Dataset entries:
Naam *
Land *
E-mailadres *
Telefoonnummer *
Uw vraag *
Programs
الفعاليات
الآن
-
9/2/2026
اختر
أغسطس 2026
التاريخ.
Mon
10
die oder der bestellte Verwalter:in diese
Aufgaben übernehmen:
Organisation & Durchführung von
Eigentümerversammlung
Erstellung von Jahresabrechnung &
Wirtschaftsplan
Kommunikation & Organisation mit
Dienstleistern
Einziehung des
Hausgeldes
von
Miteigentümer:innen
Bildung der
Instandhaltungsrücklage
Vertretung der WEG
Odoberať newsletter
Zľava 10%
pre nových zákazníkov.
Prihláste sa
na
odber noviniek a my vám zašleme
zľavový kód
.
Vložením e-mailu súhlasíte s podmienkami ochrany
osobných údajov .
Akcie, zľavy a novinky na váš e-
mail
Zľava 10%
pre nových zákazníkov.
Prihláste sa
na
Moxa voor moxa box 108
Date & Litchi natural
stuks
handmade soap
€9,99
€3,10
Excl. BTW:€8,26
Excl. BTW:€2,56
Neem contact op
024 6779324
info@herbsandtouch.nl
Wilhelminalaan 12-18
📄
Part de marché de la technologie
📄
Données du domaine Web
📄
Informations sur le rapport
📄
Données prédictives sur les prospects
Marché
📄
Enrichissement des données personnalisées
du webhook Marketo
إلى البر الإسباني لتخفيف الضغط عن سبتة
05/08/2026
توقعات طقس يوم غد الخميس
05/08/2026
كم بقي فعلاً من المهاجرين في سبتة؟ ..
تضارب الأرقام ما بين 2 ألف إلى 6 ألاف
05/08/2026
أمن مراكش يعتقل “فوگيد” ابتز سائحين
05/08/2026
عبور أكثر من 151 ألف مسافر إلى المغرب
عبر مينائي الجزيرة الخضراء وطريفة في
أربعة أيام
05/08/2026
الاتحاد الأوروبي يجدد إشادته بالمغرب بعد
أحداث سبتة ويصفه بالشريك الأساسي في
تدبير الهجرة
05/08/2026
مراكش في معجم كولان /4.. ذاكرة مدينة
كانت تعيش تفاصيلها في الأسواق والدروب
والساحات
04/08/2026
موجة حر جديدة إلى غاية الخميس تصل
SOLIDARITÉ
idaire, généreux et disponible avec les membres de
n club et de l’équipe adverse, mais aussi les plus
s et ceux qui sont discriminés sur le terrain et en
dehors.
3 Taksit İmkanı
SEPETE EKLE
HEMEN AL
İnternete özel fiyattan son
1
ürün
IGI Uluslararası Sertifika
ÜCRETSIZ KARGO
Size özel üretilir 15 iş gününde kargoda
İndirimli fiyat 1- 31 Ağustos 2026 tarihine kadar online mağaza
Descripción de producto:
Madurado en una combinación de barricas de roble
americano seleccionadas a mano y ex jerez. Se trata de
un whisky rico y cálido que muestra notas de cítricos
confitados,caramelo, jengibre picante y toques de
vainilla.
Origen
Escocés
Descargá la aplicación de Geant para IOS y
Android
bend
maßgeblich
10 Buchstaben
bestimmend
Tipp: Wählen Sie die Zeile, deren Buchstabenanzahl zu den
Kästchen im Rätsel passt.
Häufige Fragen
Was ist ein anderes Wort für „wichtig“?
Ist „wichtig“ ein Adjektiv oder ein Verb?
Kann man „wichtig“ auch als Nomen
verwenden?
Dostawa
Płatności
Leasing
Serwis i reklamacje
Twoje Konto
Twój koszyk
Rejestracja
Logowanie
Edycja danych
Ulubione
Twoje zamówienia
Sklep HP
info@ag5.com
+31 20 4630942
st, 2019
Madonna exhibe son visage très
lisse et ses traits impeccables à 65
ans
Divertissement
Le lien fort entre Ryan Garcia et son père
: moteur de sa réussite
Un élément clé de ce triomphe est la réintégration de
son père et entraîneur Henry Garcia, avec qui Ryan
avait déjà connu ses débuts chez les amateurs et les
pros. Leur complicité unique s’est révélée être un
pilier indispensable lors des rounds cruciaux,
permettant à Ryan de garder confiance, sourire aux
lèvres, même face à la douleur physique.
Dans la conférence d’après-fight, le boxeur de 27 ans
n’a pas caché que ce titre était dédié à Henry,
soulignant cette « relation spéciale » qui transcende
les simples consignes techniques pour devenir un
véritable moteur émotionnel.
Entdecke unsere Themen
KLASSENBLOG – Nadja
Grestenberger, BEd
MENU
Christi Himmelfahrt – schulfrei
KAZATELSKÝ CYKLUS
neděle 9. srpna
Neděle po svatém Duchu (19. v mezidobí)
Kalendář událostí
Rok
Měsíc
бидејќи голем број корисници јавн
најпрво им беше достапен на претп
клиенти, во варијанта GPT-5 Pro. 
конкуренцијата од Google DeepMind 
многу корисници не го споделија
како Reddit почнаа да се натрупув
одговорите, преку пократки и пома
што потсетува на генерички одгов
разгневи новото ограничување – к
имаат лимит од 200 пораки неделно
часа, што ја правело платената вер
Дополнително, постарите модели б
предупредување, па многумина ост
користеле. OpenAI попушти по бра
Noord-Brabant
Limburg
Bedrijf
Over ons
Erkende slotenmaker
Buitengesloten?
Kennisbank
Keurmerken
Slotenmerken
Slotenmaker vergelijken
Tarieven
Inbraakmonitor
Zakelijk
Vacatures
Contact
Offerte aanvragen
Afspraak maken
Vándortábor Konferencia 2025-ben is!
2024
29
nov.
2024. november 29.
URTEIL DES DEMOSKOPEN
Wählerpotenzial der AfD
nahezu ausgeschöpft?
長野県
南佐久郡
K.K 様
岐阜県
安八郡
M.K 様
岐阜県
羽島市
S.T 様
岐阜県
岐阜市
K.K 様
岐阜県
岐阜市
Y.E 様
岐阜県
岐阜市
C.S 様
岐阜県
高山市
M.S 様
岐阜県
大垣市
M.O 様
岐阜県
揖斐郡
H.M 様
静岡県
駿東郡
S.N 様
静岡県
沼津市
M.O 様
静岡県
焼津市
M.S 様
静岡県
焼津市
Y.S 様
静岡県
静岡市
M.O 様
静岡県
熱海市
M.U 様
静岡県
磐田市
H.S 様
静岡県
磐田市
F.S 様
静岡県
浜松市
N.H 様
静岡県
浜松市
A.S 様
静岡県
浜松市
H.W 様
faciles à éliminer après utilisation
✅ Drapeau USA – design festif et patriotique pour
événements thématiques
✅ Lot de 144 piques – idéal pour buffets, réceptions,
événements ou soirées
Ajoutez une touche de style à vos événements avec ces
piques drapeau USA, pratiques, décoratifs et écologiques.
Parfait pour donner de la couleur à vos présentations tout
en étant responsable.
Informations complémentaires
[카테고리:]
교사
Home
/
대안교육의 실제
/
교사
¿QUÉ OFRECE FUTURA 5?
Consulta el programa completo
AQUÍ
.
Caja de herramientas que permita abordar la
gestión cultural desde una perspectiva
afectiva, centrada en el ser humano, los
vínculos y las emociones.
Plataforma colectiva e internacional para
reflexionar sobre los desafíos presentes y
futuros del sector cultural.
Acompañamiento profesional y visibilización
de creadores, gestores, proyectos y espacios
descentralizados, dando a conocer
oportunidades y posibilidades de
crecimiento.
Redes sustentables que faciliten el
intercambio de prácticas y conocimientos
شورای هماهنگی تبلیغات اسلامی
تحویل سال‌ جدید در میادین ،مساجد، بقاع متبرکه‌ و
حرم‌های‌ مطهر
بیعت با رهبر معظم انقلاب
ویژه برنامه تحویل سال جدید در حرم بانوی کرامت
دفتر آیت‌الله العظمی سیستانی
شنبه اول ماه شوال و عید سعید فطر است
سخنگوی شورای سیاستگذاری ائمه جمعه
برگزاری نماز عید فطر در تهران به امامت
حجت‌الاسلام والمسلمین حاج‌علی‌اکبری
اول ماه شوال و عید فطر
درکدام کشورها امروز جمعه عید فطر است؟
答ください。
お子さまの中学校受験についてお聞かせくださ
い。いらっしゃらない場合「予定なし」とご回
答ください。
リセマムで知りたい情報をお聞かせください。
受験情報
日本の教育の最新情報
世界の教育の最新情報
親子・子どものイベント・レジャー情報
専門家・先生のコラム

#### [Exercise prompt]
Count the lines in the items above that contain the string "événements". Reply with the number alone.

#### [Answer for the task]
3